* _What you have to do_: Can you convert the lines of the records between the line holding "images using a" and the line holding "the paper, in", inclusive, into a Markdown table with the columns Row and Line text? Number each line in order and leave out any blank lines.

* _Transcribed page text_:
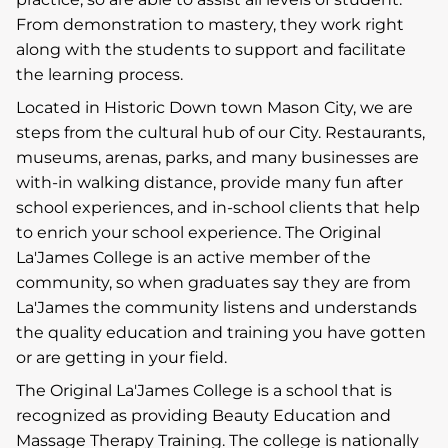
From demonstration to mastery, they work right
along with the students to support and facilitate
the learning process.
Located in Historic Down town Mason City, we are
steps from the cultural hub of our City. Restaurants,
museums, arenas, parks, and many businesses are
with-in walking distance, provide many fun after
school experiences, and in-school clients that help
to enrich your school experience. The Original
La'James College is an active member of the
community, so when graduates say they are from
La'James the community listens and understands
the quality education and training you have gotten
or are getting in your field.
The Original La'James College is a school that is
recognized as providing Beauty Education and
Massage Therapy Training. The college is nationally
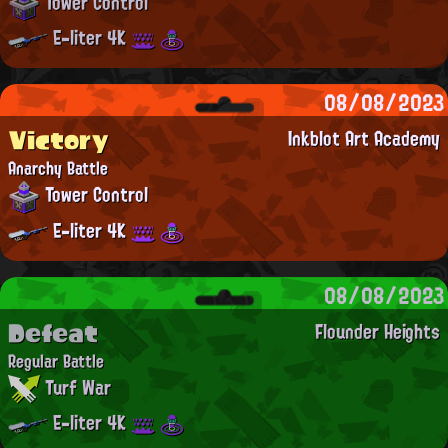
Tower Control
E-liter 4K
08/08/2023
Victory
Inkblot Art Academy
Anarchy Battle
Tower Control
E-liter 4K
08/08/2023
Defeat
Flounder Heights
Regular Battle
Turf War
E-liter 4K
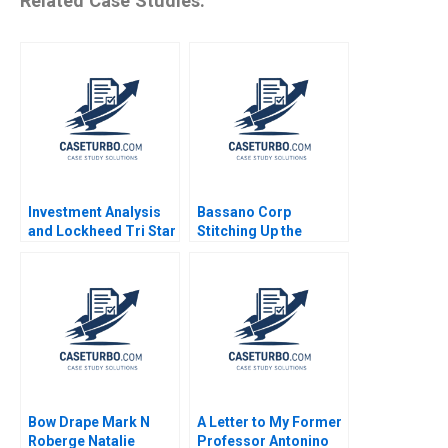
Related Case Studies:
Investment Analysis
Bassano Corp
and Lockheed Tri Star
Stitching Up the
Michael E Edleson
Wounds of Poor
1991
Project Management
Scott Loveland Josh
Underwood
Bow Drape Mark N
A Letter to My Former
Roberge Natalie
Professor Antonino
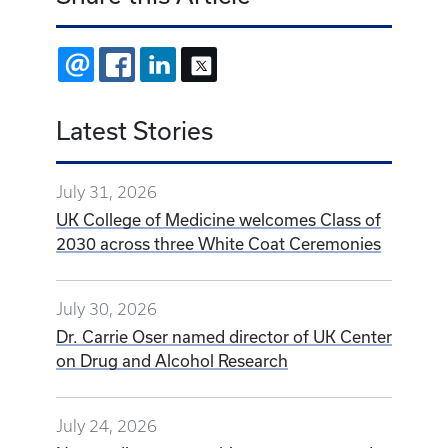
EMAIL
FACEBOOK
LINKEDIN
X
Latest Stories
July 31, 2026
UK College of Medicine welcomes Class of
2030 across three White Coat Ceremonies
July 30, 2026
Dr. Carrie Oser named director of UK Center
on Drug and Alcohol Research
July 24, 2026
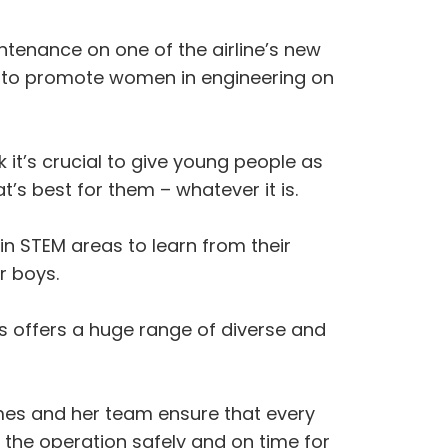
tenance on one of the airline’s new
C, to promote women in engineering on
k it’s crucial to give young people as
s best for them – whatever it is.
in STEM areas to learn from their
r boys.
ays offers a huge range of diverse and
mes and her team ensure that every
o the operation safely and on time for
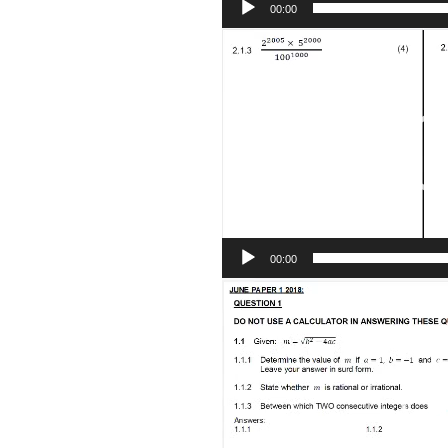
00:00
Video
Player
00:00
Video
Player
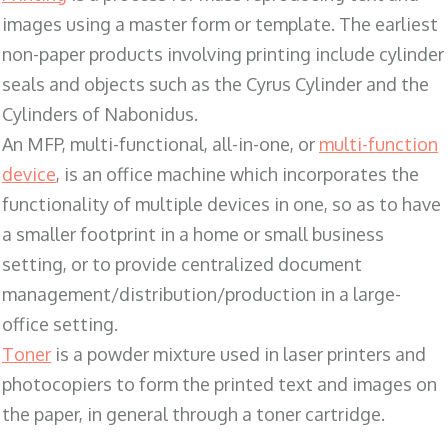
images using a master form or template. The earliest
non-paper products involving printing include cylinder
seals and objects such as the Cyrus Cylinder and the
Cylinders of Nabonidus.
An MFP, multi-functional, all-in-one, or
multi-function
device
, is an office machine which incorporates the
functionality of multiple devices in one, so as to have
a smaller footprint in a home or small business
setting, or to provide centralized document
management/distribution/production in a large-
office setting.
Toner
is a powder mixture used in laser printers and
photocopiers to form the printed text and images on
the paper, in general through a toner cartridge.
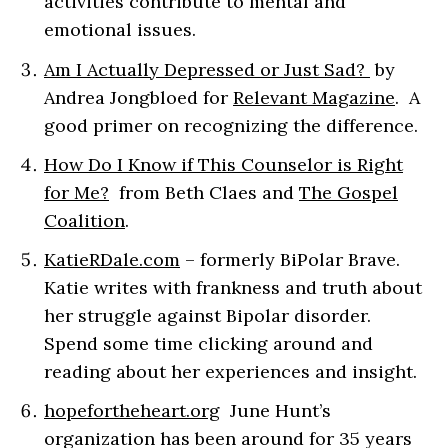
activities contribute to mental and
emotional issues.
Am I Actually Depressed or Just Sad?
by
Andrea Jongbloed for
Relevant Magazine
. A
good primer on recognizing the difference.
How Do I Know if This Counselor is Right
for Me?
from Beth Claes and
The Gospel
Coalition
.
KatieRDale.com
– formerly BiPolar Brave.
Katie writes with frankness and truth about
her struggle against Bipolar disorder.
Spend some time clicking around and
reading about her experiences and insight.
hopefortheheart.org
June Hunt’s
organization has been around for 35 years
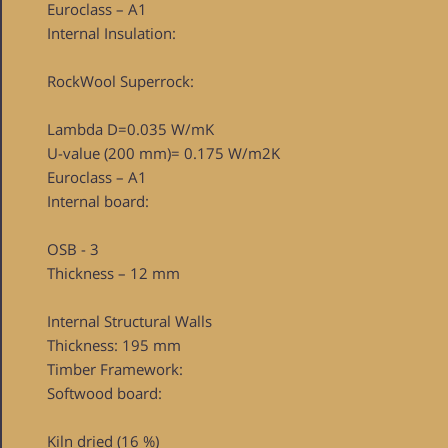
Euroclass – A1
Internal Insulation:
RockWool Superrock:
Lambda D=0.035 W/mK
U-value (200 mm)= 0.175 W/m2K
Euroclass – A1
Internal board:
OSB - 3
Thickness – 12 mm
Internal Structural Walls
Thickness: 195 mm
Timber Framework:
Softwood board:
Kiln dried (16 %)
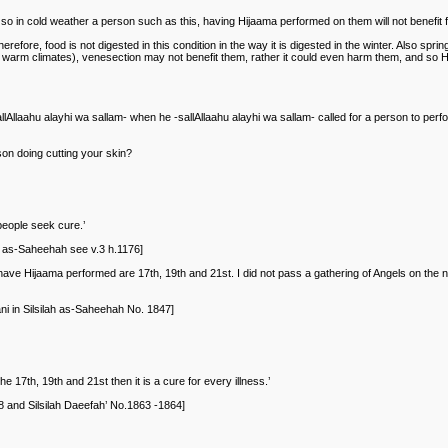
so in cold weather a person such as this, having Hijaama performed on them will not benefit fro
ore, food is not digested in this condition in the way it is digested in the winter. Also spring
n warm climates), venesection may not benefit them, rather it could even harm them, and so Hi
llaahu alayhi wa sallam- when he -sallAllaahu alayhi wa sallam- called for a person to perfo
on doing cutting your skin?
people seek cure.’
ah as-Saheehah see v.3 h.1176]
have Hijaama performed are 17th, 19th and 21st. I did not pass a gathering of Angels on the n
i in Silsilah as-Saheehah No. 1847]
7th, 19th and 21st then it is a cure for every illness.’
 and Silsilah Daeefah’ No.1863 -1864]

* _Task solution_:
| Row | Line text |
|---|---|
| 1 | images using a master form or template. The earliest |
| 2 | non-paper products involving printing include cylinder |
| 3 | seals and objects such as the Cyrus Cylinder and the |
| 4 | Cylinders of Nabonidus. |
| 5 | An MFP, multi-functional, all-in-one, or |
| 6 | multi-function |
| 7 | device |
| 8 | , is an office machine which incorporates the |
| 9 | functionality of multiple devices in one, so as to have |
| 10 | a smaller footprint in a home or small business |
| 11 | setting, or to provide centralized document |
| 12 | management/distribution/production in a large- |
| 13 | office setting. |
| 14 | Toner |
| 15 | is a powder mixture used in laser printers and |
| 16 | photocopiers to form the printed text and images on |
| 17 | the paper, in general through a toner cartridge. |